■ **Activity**
Only an exact copy of the records, from the line with "thumb cmc: (231, 210)" through the last line, is wanted.

Segment Start: Records for this exercise

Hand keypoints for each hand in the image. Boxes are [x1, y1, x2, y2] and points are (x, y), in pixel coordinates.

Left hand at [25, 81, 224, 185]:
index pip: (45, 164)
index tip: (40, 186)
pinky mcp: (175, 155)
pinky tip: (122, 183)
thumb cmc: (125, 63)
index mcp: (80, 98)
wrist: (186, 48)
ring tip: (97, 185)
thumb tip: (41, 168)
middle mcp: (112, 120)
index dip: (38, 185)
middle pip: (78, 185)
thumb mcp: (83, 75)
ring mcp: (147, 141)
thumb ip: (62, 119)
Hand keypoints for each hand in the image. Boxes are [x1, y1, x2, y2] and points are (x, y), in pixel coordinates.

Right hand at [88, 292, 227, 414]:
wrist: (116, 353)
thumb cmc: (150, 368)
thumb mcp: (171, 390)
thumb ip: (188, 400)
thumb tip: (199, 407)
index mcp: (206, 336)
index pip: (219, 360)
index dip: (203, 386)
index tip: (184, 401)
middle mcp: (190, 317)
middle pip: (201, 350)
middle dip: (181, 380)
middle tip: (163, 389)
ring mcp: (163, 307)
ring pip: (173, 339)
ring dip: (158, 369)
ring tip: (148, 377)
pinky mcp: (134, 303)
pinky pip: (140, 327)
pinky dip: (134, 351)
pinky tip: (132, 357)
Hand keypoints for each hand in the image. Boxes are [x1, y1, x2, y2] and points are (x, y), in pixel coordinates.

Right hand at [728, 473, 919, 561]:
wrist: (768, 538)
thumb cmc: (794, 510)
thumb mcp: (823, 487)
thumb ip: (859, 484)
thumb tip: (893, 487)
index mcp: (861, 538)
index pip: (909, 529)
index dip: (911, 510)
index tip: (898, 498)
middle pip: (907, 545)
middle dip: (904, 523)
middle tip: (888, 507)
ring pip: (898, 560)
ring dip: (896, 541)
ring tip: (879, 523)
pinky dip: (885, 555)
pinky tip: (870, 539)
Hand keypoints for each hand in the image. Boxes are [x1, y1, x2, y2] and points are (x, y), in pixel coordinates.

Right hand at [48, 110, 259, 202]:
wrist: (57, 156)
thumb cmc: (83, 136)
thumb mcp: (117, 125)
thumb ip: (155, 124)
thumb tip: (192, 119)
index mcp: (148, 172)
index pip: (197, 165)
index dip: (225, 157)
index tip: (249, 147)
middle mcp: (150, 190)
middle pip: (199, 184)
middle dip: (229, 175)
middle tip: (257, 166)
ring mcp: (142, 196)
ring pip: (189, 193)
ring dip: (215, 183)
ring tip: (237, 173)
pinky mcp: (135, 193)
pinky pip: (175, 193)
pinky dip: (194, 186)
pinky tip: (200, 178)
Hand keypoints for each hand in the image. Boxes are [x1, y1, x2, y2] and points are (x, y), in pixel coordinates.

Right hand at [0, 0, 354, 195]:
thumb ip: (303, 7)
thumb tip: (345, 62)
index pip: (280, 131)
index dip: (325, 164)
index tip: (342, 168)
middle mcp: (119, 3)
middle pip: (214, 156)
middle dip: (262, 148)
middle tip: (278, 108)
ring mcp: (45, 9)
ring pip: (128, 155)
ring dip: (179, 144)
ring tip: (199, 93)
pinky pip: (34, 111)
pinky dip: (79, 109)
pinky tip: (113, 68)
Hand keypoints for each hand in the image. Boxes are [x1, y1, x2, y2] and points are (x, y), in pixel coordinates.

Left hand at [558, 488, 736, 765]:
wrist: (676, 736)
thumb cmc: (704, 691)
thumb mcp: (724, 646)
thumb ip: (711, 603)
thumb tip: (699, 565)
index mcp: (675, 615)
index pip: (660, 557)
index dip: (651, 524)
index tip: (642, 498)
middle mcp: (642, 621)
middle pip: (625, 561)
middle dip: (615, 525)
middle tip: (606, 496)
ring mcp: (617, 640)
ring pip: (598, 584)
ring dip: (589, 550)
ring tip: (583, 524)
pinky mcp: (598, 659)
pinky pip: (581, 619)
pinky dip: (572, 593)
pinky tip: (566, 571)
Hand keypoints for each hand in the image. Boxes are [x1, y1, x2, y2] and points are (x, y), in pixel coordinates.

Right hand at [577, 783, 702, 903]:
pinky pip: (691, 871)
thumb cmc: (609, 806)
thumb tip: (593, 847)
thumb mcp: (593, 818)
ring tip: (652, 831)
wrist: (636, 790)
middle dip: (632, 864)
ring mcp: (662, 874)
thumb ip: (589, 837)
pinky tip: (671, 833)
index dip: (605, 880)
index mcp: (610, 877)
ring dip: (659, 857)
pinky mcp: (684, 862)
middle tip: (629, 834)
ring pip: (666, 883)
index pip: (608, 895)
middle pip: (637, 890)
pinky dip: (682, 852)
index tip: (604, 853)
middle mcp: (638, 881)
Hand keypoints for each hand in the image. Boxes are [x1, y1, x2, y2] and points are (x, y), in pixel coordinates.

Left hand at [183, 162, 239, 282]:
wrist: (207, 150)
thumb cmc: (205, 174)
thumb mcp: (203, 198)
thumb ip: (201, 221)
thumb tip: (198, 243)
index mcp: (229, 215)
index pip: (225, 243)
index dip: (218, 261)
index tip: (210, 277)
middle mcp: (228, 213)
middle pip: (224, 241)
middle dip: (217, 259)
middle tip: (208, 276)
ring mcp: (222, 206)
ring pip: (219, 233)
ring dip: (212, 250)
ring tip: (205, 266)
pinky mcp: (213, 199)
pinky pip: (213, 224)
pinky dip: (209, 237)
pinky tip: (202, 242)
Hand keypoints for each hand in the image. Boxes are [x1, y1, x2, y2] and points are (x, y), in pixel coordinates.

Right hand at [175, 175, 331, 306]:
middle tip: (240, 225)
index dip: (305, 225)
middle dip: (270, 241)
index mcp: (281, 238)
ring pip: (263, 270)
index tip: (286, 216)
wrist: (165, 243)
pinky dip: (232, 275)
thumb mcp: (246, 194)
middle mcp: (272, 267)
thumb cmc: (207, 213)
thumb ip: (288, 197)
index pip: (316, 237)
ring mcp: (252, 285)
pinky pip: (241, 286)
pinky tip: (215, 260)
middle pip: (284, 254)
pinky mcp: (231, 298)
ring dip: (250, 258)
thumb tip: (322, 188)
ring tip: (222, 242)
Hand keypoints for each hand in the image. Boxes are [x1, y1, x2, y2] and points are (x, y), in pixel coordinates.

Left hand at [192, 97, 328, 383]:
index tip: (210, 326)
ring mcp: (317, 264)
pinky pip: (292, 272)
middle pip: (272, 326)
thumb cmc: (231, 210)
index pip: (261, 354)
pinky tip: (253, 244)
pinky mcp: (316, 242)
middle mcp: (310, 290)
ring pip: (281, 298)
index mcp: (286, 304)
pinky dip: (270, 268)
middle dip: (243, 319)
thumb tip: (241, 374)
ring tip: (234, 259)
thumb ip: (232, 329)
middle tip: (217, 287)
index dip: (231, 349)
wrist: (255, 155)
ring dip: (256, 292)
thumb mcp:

Segment End: Records for this exercise

■ **Answer space**
thumb cmc: (231, 210)
index pip: (261, 354)
pinky tip: (253, 244)
pinky mcp: (316, 242)
middle mcp: (310, 290)
ring pip: (281, 298)
index mcp: (286, 304)
pinky dip: (270, 268)
middle dip: (243, 319)
thumb tip: (241, 374)
ring tip: (234, 259)
thumb ip: (232, 329)
middle tip: (217, 287)
index dip: (231, 349)
wrist: (255, 155)
ring dip: (256, 292)
thumb mcp:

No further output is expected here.